Non-Inferiority Trials
Many ED analgesic and diagnostic trials are framed as non-inferiority: does intervention A perform no worse than comparator B by a clinically acceptable margin (the non-inferiority margin)? Key appraisal points: - Is the margin clinically justified, not just statistically convenient? - Paradoxically, poor methodology (diluted treatment effect) biases toward finding non-inferiority - assay sensitivity must be established - ITT analysis is conservative for superiority but liberal for non-inferiority; both ITT and per-protocol analyses should confirm non-inferiority
Levels of Evidence and Clinical Practice Points
Not all clinical questions have RCT-level evidence. Consensus-based clinical practice points represent recommended best practice derived from expert clinical experience where formal evidence is absent or infeasible. These should not be conflated with evidence-based recommendations and carry a higher risk of authority and confirmation bias. In the ED, many procedural techniques, resuscitation endpoints for rare conditions, and disposition decisions fall into this category.

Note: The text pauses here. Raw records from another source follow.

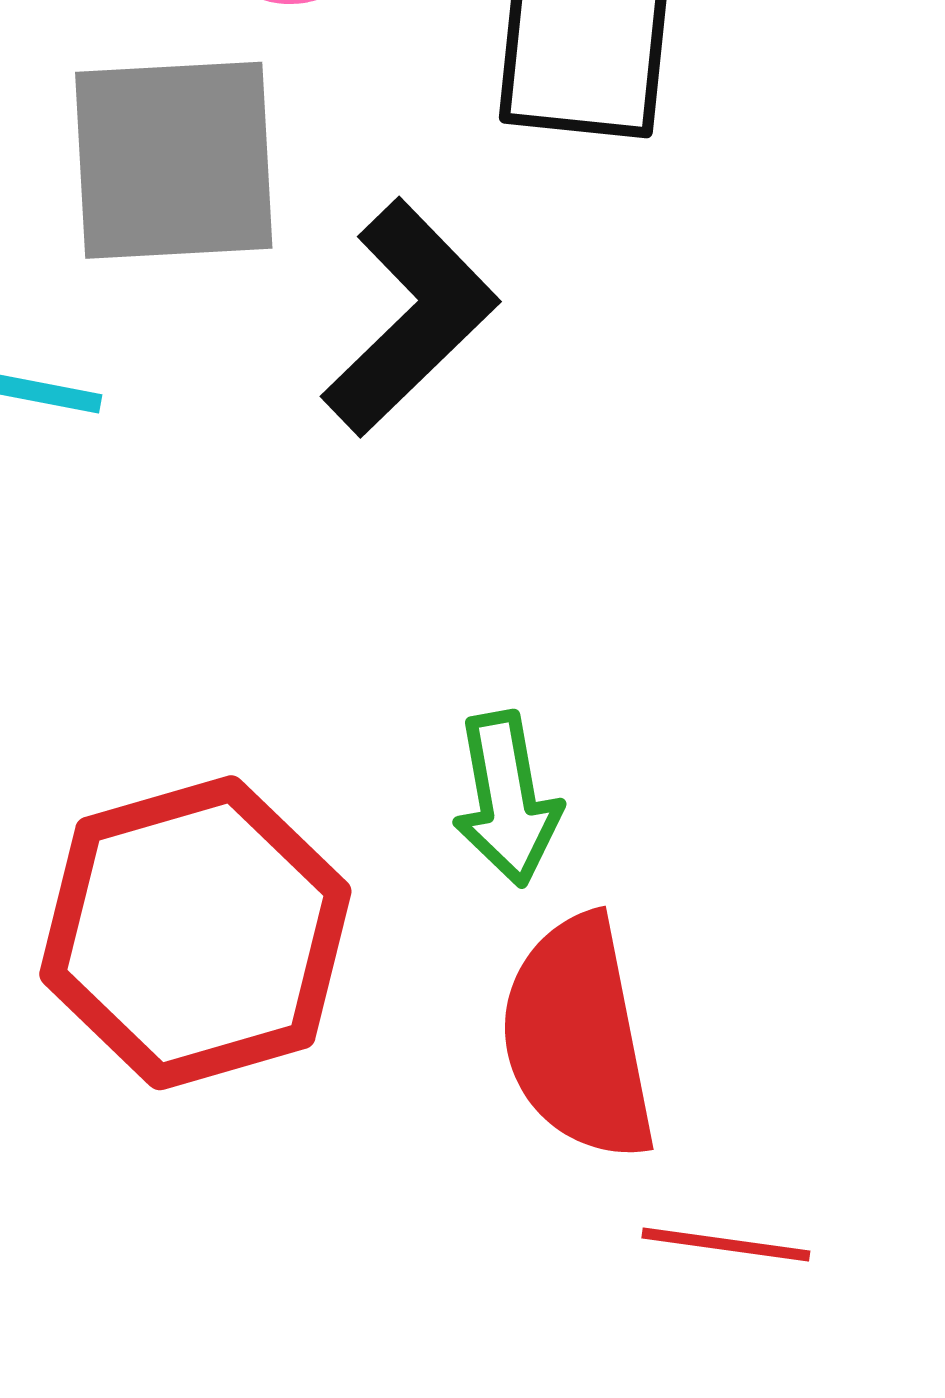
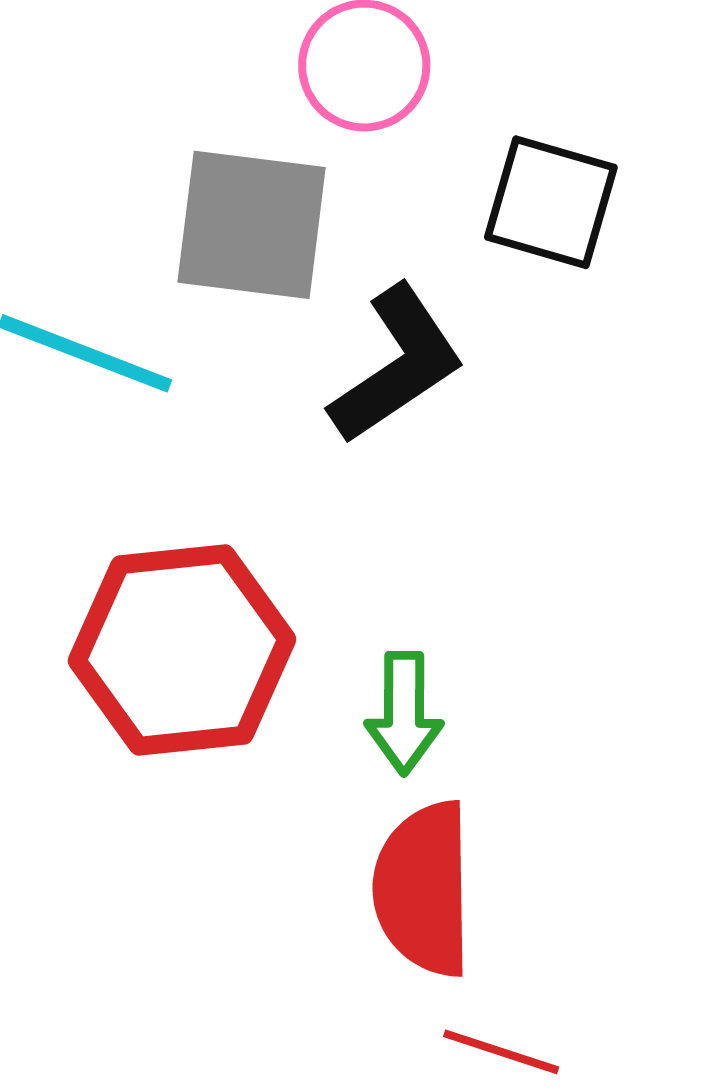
red hexagon: (195, 933) -> (182, 650), moved

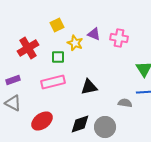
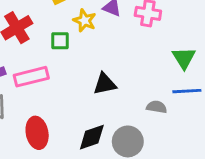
pink rectangle: (53, 82) -> (31, 77), moved
red ellipse: (42, 121) -> (37, 133), turned -65

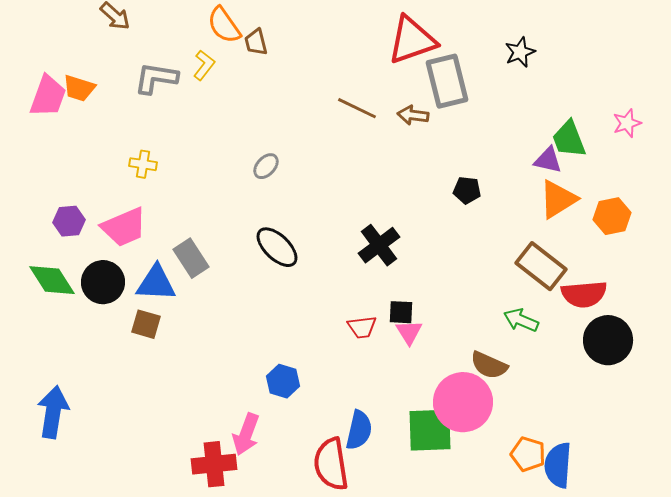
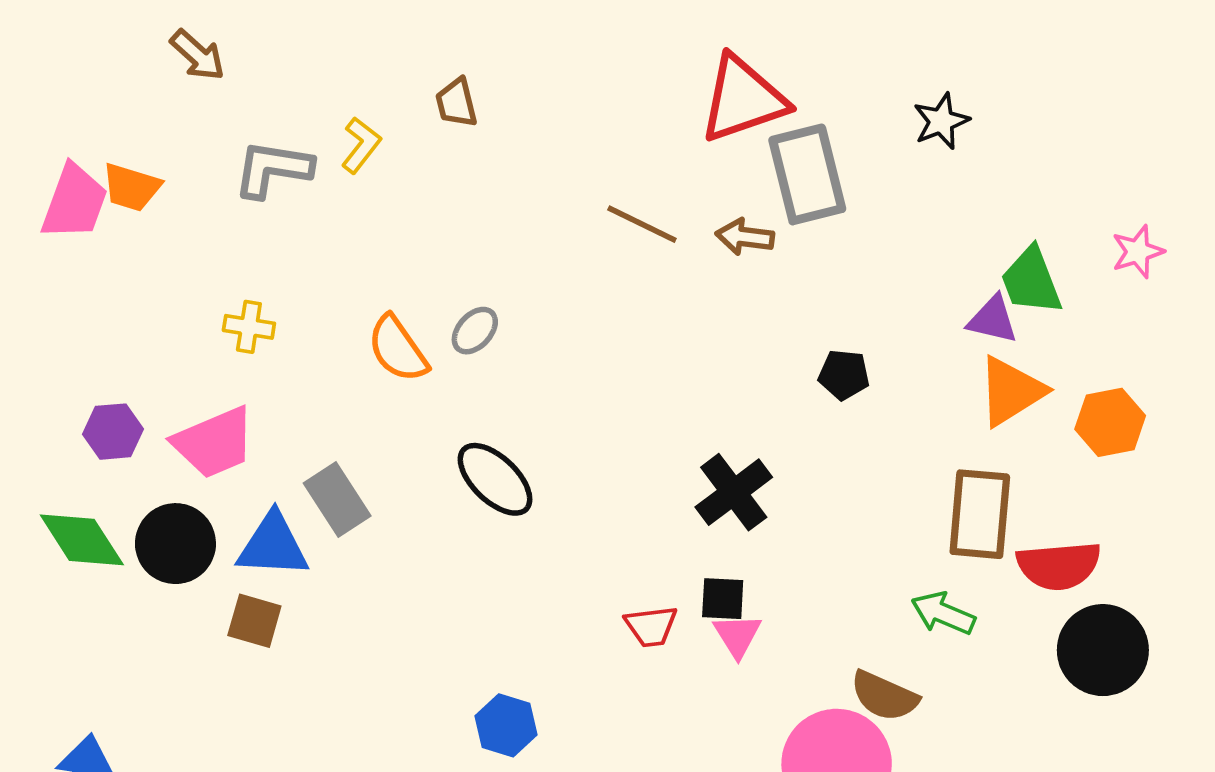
orange semicircle: (224, 25) -> (398, 349), moved
black cross: (379, 245) -> (734, 492), moved
brown rectangle: (541, 266) -> (980, 514), turned 57

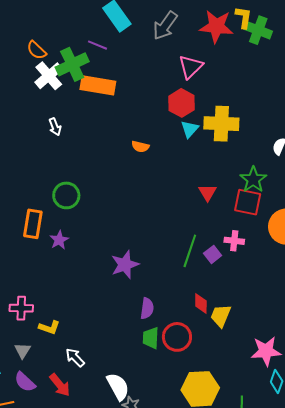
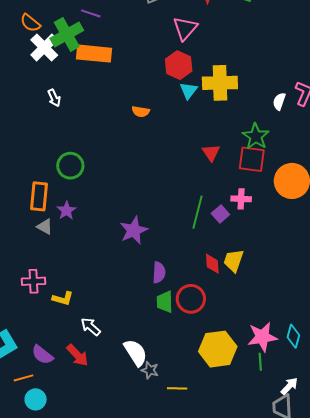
yellow trapezoid: (221, 316) -> (233, 261), moved
gray triangle: (22, 351) -> (45, 227), moved, turned -30
pink star: (266, 351) -> (262, 337), moved

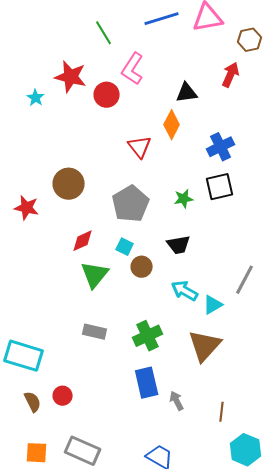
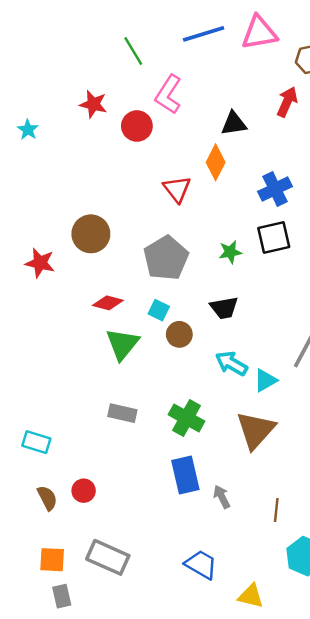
red star: (71, 77) -> (93, 104), size x0.7
cyan star: (36, 98) -> (28, 130), moved
red diamond: (83, 241) -> (108, 303), turned 40
green cross: (148, 336) -> (187, 418), turned -36
cyan rectangle: (24, 356) -> (36, 442), size x0.6

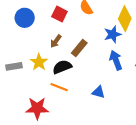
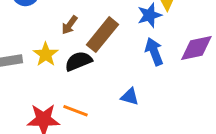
brown rectangle: (79, 48) -> (102, 35), size x1.4
orange line: (59, 87) -> (75, 111), moved

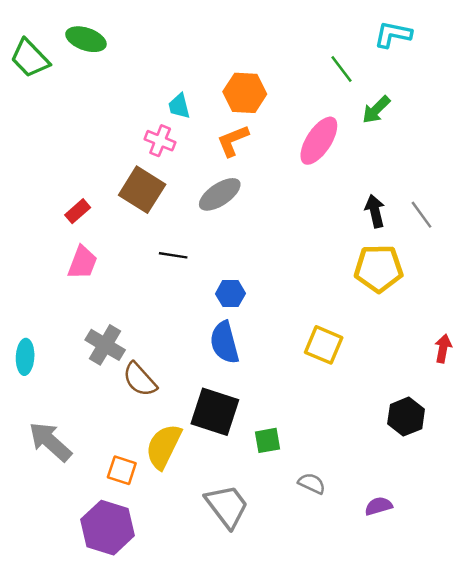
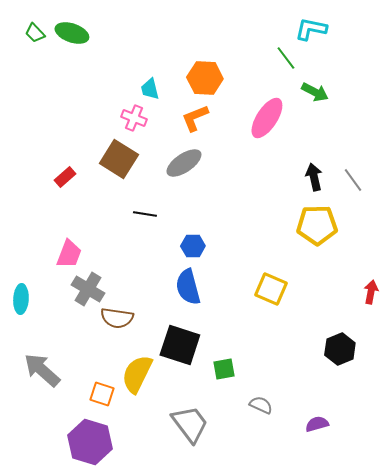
cyan L-shape: (393, 34) -> (311, 29), moved
green trapezoid: (30, 58) -> (35, 33), moved, size x0.6
green arrow: (376, 110) -> (315, 92), turned -108
pink trapezoid: (82, 262) -> (69, 254), moved
brown semicircle: (140, 380) -> (117, 318), turned -40

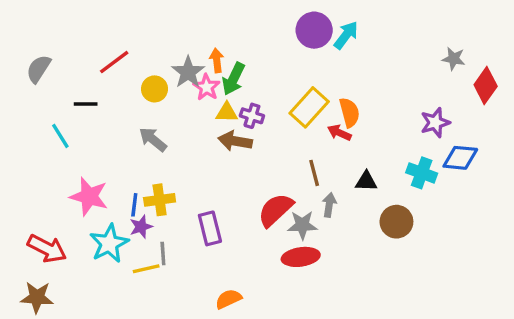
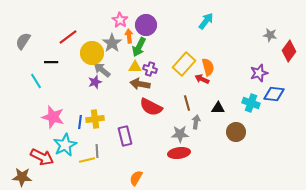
purple circle: (314, 30) -> (146, 25), moved
pink star: (207, 87) -> (120, 20), moved
yellow circle: (155, 89) -> (92, 53), size x1.5
gray arrow: (153, 139) -> (102, 70), moved
red semicircle: (275, 210) -> (151, 107), moved, turned -110
purple star: (141, 227) -> (95, 82), moved
red arrow: (47, 249) -> (42, 157), moved
orange semicircle: (228, 299) -> (136, 178), turned -35

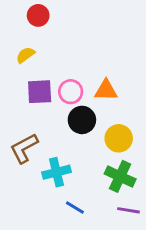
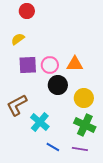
cyan cross: (57, 172) -> (40, 122), turned -36
purple line: (129, 210) -> (80, 149), moved

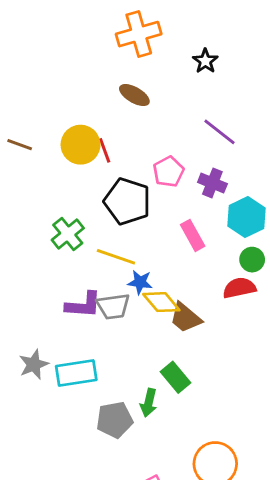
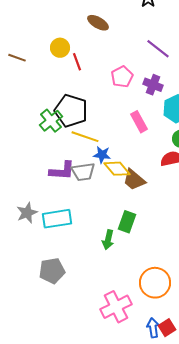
yellow circle: (81, 145) -> (60, 48), moved, size x0.7
black pentagon: (127, 201) -> (71, 111), moved
green rectangle: (176, 377) -> (127, 222), turned 60
gray pentagon: (115, 420) -> (52, 271), moved

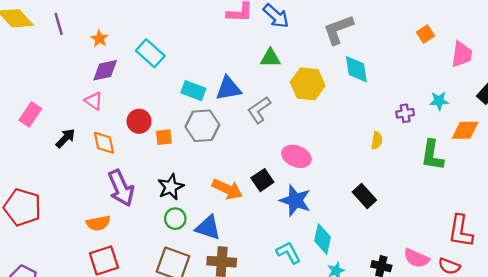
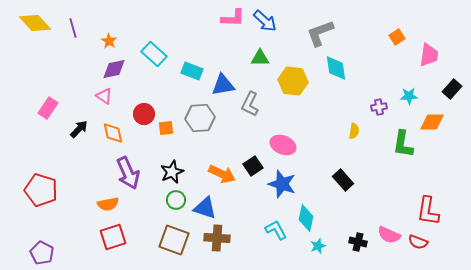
cyan rectangle: (193, 91) -> (192, 71), moved
gray L-shape: (259, 110) -> (250, 104), turned -30

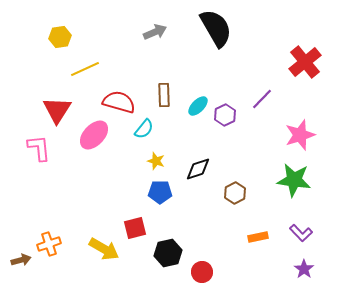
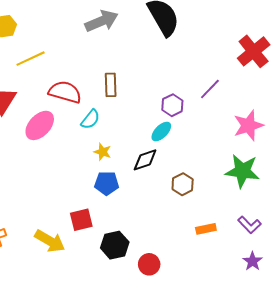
gray arrow: (155, 32) -> (102, 21), size x1.4
cyan ellipse: (198, 106) -> (161, 132), moved

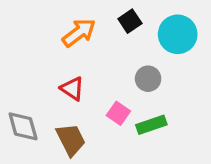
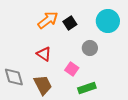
black square: (130, 21) -> (70, 23), moved
green rectangle: (151, 125) -> (87, 88), moved

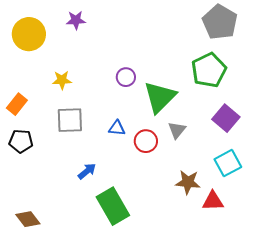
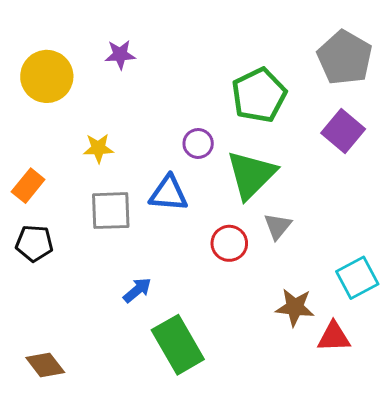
green pentagon: (209, 70) -> (259, 95), moved
purple square: (226, 118) -> (343, 131), moved
blue triangle: (117, 128) -> (168, 193), moved, size x1.5

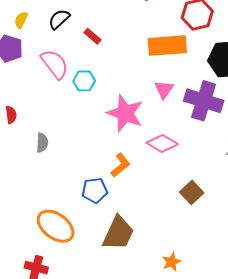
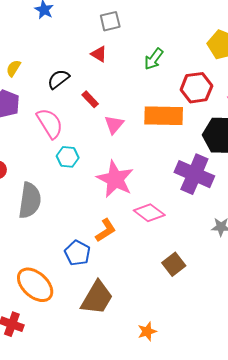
yellow semicircle: (21, 20) -> (13, 68), moved
cyan hexagon: (84, 81) -> (68, 157), moved
pink triangle: (164, 89) -> (114, 125), moved
gray semicircle: (42, 143) -> (30, 200), size x1.8
blue pentagon: (95, 190) -> (77, 253), turned 30

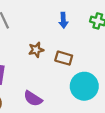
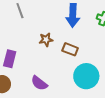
blue arrow: (63, 20) -> (73, 15), size x1.6

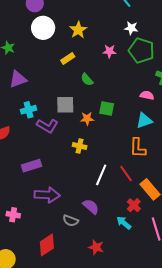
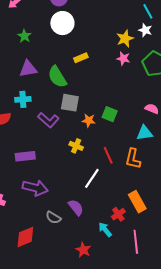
white star: (131, 28) -> (145, 30), moved
yellow star: (78, 30) -> (125, 39), moved
green semicircle: (87, 80) -> (57, 77), moved, size x1.6
cyan cross: (29, 110) -> (23, 99), moved
red line: (126, 174) -> (108, 155), moved
red star: (96, 247) -> (83, 250), moved

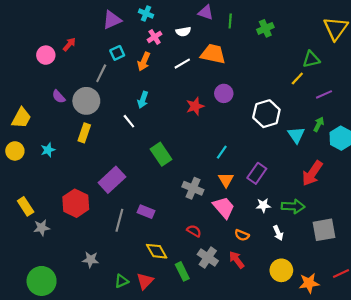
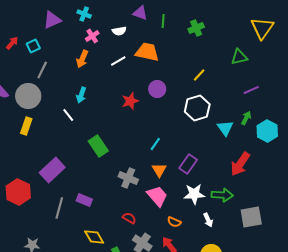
cyan square: (117, 53) -> (33, 46), moved
yellow line: (297, 79) -> (199, 75), moved
white star: (263, 205) -> (194, 194), size x1.5

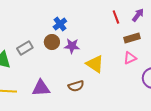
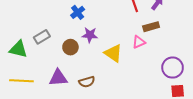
brown circle: (52, 42) -> (70, 47), moved
pink triangle: (130, 58) -> (139, 42), moved
brown semicircle: (76, 86) -> (87, 82), moved

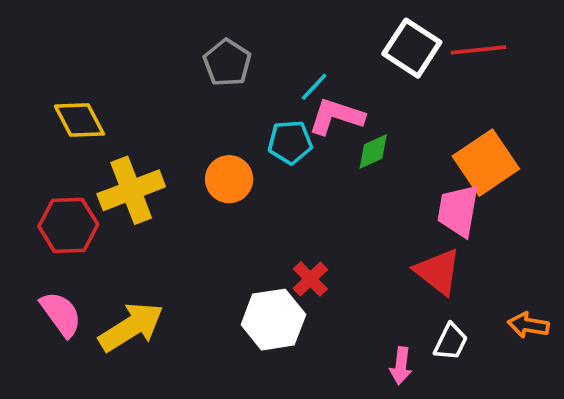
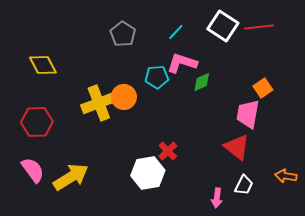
cyan line: (314, 87) -> (176, 32), moved
orange square: (486, 163) -> (263, 88), size x0.6
yellow cross: (131, 190) -> (99, 103), moved

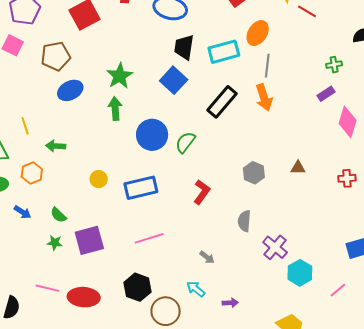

ACEM Fellowship Implications
Written Paper
- Be able to define and calculate NNT, ARR, RRR, OR, and SMD from a 2×2 table
- Recognise forest plot components: box size = weighting, diamond = pooled estimate, funnel asymmetry = publication bias
- Distinguish $I^2$ thresholds for heterogeneity and their implications for meta-analytic conclusions
- Identify bias types and their directionality (toward or away from null)
- Articulate why a statistically significant result may not be clinically applicable in an ED context
- Know that allocation concealment and randomisation are distinct constructs
- Explain non-inferiority trial design, its margin concept, and analytical pitfalls
OSCE / Viva Application
When presented with a clinical scenario requiring evidence appraisal: 1. Frame the question using PICO 2. Identify the study design and its position in the evidence hierarchy 3. Assess internal validity: randomisation, blinding, ITT, attrition 4. Quantify the effect: absolute not just relative risk; NNT; MCID for continuous outcomes 5. Assess precision: CI width and crossing of null 6. Explicitly address applicability: does this patient resemble the trial population? 7. Integrate evidence with clinical context, patient values, and resource availability
High-yield examiner focus areas: - Recognising that relative risk measures alone (RRR, OR) inflate apparent benefit when baseline event rates are low - Understanding that high $I^2$ invalidates a single pooled estimate regardless of a statistically significant diamond - Knowing that funnel plot asymmetry is a signal, not proof, of publication bias - Demonstrating that non-inferiority must be interpreted on both ITT and per-protocol analyses - Contextualising evidence to the ED patient who would have been excluded from the relevant trial
The capacity to critically appraise rather than simply cite evidence is the defining skill differentiating a fellowship-level clinician. In resuscitation and time-critical decisions, this means knowing the limitations and applicability boundaries of evidence as rapidly and fluently as knowing the evidence itself.